In one of the great myths involved in criminal law, the state loves to argue that a reasonable person would feel free to leave when being asked questions by law enforcement. Common sense and reality belie this claim as almost no one ever feels comfortable telling an officer to “just move along, nothing to see here, sir.” And, if someone does ignore an officer, they are usually charged with obstruction of justice or some such nonsense. However, when trial and appellate courts agree that a person “felt free to leave” and could have unilaterally decided the end the encounter with the officer, then there is no seizure under the Fourth Amendment, and no justification is needed to continue to engage the citizen.
In upholding the trial court’s decision to suppress the evidence, the appellate panel cited State v. Ferrante, quoting that “[a] police officer’s request for consent to search a vehicle stopped for a traffic violation is valid if it is made, and voluntary consent is obtained, during the period of time reasonably necessary to process the traffic citation; in other words, while the driver is lawfully detained for the traffic violation.” If the consent is obtained only after the reason for the traffic stop has ended, as was the case here, the consent is invalid unless the government can then prove that the consent to search was not the product of the illegal seizure, but rather an “independent act of free will.” If the consent is obtained during the time it takes to issue the citation, when the officer has the right to detain the driver, the state need only show that it was voluntarily given and not because they were coerced.

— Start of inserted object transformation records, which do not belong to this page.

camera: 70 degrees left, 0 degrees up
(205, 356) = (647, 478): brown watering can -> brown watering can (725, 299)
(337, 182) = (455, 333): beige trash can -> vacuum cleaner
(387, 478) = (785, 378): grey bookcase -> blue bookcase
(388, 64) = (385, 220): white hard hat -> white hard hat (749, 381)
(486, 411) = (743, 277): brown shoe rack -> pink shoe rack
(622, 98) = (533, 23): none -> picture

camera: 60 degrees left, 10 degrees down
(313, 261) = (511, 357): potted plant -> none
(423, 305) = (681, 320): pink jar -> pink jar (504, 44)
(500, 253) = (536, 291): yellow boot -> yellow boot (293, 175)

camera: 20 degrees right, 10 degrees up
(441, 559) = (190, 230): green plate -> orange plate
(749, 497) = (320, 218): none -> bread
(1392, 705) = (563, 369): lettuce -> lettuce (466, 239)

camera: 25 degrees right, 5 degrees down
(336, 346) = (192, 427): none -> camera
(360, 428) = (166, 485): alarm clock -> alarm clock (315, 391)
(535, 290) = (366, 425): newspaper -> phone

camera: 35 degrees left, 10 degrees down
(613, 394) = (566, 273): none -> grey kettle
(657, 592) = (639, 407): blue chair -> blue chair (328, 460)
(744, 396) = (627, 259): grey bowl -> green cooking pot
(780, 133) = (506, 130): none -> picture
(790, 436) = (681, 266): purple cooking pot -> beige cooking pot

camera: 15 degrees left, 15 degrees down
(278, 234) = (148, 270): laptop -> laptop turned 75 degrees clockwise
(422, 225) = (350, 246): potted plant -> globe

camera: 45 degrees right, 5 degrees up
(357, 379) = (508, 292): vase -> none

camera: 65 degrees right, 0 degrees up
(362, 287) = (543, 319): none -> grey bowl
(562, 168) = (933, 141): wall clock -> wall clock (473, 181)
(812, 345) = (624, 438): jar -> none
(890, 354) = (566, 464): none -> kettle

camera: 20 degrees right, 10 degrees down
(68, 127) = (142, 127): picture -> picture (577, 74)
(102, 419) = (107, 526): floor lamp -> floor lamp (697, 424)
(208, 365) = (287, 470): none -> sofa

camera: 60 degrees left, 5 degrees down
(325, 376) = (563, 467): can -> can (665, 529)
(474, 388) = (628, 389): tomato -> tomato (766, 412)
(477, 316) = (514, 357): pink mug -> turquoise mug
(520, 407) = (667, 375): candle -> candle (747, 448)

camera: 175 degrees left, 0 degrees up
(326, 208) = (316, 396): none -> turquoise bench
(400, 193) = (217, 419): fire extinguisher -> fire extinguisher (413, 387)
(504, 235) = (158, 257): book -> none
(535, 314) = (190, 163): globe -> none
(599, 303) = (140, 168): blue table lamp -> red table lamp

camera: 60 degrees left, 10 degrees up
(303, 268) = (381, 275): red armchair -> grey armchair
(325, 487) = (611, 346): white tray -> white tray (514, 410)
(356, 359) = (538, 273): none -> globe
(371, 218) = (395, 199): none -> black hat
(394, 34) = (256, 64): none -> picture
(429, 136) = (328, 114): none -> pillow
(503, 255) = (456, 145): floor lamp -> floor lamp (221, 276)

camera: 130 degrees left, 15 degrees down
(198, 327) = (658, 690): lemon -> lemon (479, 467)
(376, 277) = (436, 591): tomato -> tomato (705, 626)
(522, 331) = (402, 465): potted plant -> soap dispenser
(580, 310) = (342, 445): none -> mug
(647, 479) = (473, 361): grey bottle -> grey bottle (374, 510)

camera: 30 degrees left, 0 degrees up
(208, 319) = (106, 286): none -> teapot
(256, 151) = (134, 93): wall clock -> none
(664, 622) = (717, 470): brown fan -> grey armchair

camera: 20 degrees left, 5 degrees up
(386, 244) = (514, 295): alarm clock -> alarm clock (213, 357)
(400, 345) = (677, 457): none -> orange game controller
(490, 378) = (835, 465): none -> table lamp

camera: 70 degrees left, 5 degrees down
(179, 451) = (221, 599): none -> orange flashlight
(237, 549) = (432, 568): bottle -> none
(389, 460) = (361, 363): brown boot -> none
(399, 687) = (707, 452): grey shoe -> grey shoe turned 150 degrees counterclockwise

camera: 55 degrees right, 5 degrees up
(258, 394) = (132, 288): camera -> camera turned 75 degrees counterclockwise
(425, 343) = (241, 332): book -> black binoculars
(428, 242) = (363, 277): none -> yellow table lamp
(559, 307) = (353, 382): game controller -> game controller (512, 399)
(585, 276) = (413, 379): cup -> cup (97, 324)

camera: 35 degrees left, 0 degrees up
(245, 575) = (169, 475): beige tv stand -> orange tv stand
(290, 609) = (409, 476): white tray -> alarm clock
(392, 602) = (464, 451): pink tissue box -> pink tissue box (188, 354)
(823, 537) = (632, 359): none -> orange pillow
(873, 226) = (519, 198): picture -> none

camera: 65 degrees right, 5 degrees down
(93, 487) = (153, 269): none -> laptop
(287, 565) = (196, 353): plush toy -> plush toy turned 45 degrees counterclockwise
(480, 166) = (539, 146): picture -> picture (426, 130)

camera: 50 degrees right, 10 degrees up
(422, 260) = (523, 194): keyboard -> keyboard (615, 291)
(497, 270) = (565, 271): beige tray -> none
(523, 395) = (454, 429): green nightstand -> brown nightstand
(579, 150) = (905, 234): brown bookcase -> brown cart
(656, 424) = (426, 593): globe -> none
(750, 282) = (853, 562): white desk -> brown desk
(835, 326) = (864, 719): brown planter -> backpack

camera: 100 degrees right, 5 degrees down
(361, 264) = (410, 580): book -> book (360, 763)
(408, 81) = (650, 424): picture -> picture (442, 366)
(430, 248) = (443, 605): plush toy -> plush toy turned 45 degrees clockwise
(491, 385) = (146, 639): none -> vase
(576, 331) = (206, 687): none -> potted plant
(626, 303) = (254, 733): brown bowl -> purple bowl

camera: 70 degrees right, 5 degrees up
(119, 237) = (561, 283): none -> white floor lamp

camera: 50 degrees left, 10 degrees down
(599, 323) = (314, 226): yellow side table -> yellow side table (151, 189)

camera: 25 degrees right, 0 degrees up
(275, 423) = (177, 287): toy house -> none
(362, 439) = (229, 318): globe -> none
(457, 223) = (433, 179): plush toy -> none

In short, because the police could not point to any objective facts that gave rise to a reasonable suspicion that crime was afoot, once the traffic violation was over, they had no further justification to detain the driver. The continued detention of the driver was unconstitutional at that point. When the driver then consented, that consent was presumptively invalid unless the state could prove that it was not the product of the illegal seizure, but rather an act of free will. The trial court found that the consent was in fact the product of the illegal detention and not the driver’s free will. It found that a reasonable person in this driver’s situation would not have felt free to leave; likely because there were two cruisers involved and the car was ‘”flanked” by the cops. Would you have felt comfortable saying, “I know you want to ask me some questions, but I’m leaving now, thanks”? Or, would you have done as every other person does: stay at the scene until the police decide they are done with you?
Here, both the trial and appellate courts understood that this defendant could not have felt free to leave under the totality of the circumstances, and therefore, the consent was invalid. When the officers had no independent justification to search, the evidence had to be suppressed. The lesson in all of this is that you should not consent to a search! Change one fact here or there and this case would have come out a very different way. In fact, one appellate judge dissented and would have overruled the trial court’s decision to suppress the evidence.
Posted by Charles W. Morrison on August 27, 2013.